(EXERCISE DATA begins)
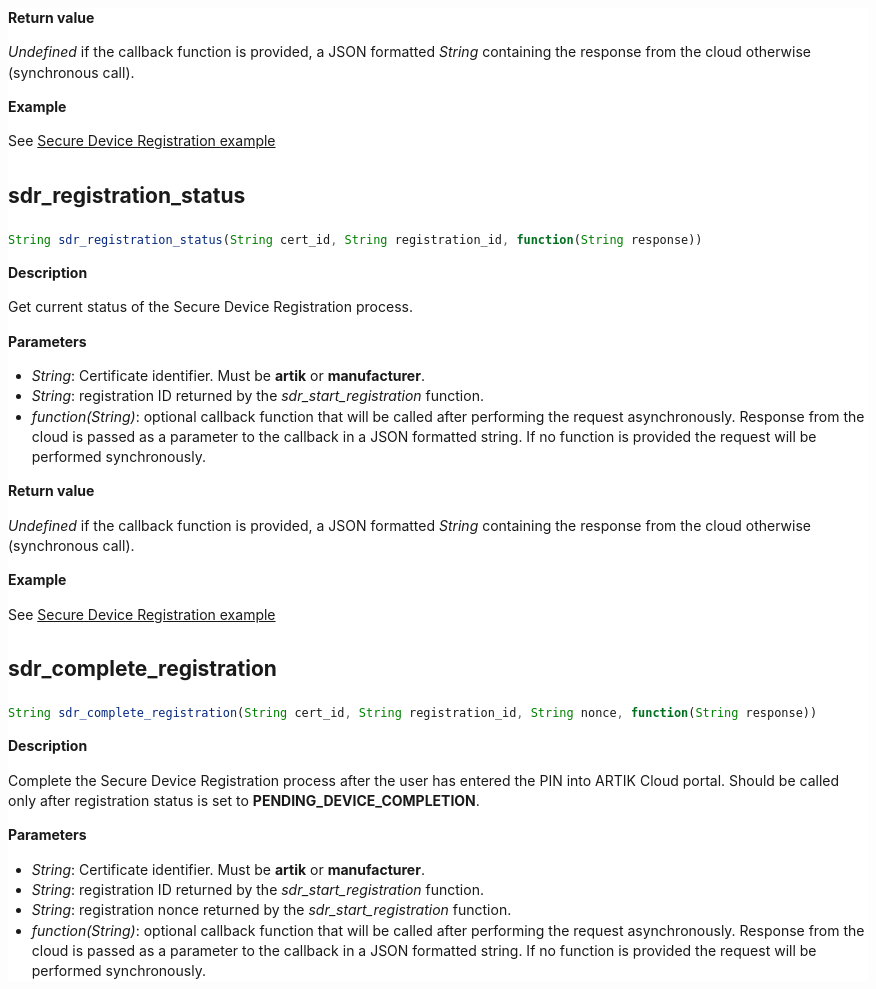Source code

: **Return value**

*Undefined* if the callback function is provided, a JSON formatted *String*
containing the response from the cloud otherwise (synchronous call).

**Example**

See [Secure Device Registration example](#secure-device-registration-example)

## sdr_registration_status

```javascript
String sdr_registration_status(String cert_id, String registration_id, function(String response))
```

**Description**

Get current status of the Secure Device Registration process.

**Parameters**

 - *String*: Certificate identifier. Must be **artik** or **manufacturer**.
 - *String*: registration ID returned by the *sdr_start_registration* function.
 - *function(String)*: optional callback function that will be called after
performing the request asynchronously. Response from the cloud is passed as a
parameter to the callback in a JSON formatted string. If no function is provided
the request will be performed synchronously.

**Return value**

*Undefined* if the callback function is provided, a JSON formatted *String*
containing the response from the cloud otherwise (synchronous call).

**Example**

See [Secure Device Registration example](#secure-device-registration-example)

## sdr_complete_registration

```javascript
String sdr_complete_registration(String cert_id, String registration_id, String nonce, function(String response))
```

**Description**

Complete the Secure Device Registration process after the user has entered
the PIN into ARTIK Cloud portal. Should be called only after registration status
is set to **PENDING_DEVICE_COMPLETION**.

**Parameters**

 - *String*: Certificate identifier. Must be **artik** or **manufacturer**.
 - *String*: registration ID returned by the *sdr_start_registration* function.
 - *String*: registration nonce returned by the *sdr_start_registration* function.
 - *function(String)*: optional callback function that will be called after
performing the request asynchronously. Response from the cloud is passed as a
parameter to the callback in a JSON formatted string. If no function is provided
the request will be performed synchronously.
(EXERCISE DATA ends)
WORK INSTRUCTIONS – Please give the entries again word for word, without any pictures.

RESULT –
Source code

: **Return value**

*Undefined* if the callback function is provided, a JSON formatted *String*
containing the response from the cloud otherwise (synchronous call).

**Example**

See [Secure Device Registration example](#secure-device-registration-example)

## sdr_registration_status

```javascript
String sdr_registration_status(String cert_id, String registration_id, function(String response))
```

**Description**

Get current status of the Secure Device Registration process.

**Parameters**

 - *String*: Certificate identifier. Must be **artik** or **manufacturer**.
 - *String*: registration ID returned by the *sdr_start_registration* function.
 - *function(String)*: optional callback function that will be called after
performing the request asynchronously. Response from the cloud is passed as a
parameter to the callback in a JSON formatted string. If no function is provided
the request will be performed synchronously.

**Return value**

*Undefined* if the callback function is provided, a JSON formatted *String*
containing the response from the cloud otherwise (synchronous call).

**Example**

See [Secure Device Registration example](#secure-device-registration-example)

## sdr_complete_registration

```javascript
String sdr_complete_registration(String cert_id, String registration_id, String nonce, function(String response))
```

**Description**

Complete the Secure Device Registration process after the user has entered
the PIN into ARTIK Cloud portal. Should be called only after registration status
is set to **PENDING_DEVICE_COMPLETION**.

**Parameters**

 - *String*: Certificate identifier. Must be **artik** or **manufacturer**.
 - *String*: registration ID returned by the *sdr_start_registration* function.
 - *String*: registration nonce returned by the *sdr_start_registration* function.
 - *function(String)*: optional callback function that will be called after
performing the request asynchronously. Response from the cloud is passed as a
parameter to the callback in a JSON formatted string. If no function is provided
the request will be performed synchronously.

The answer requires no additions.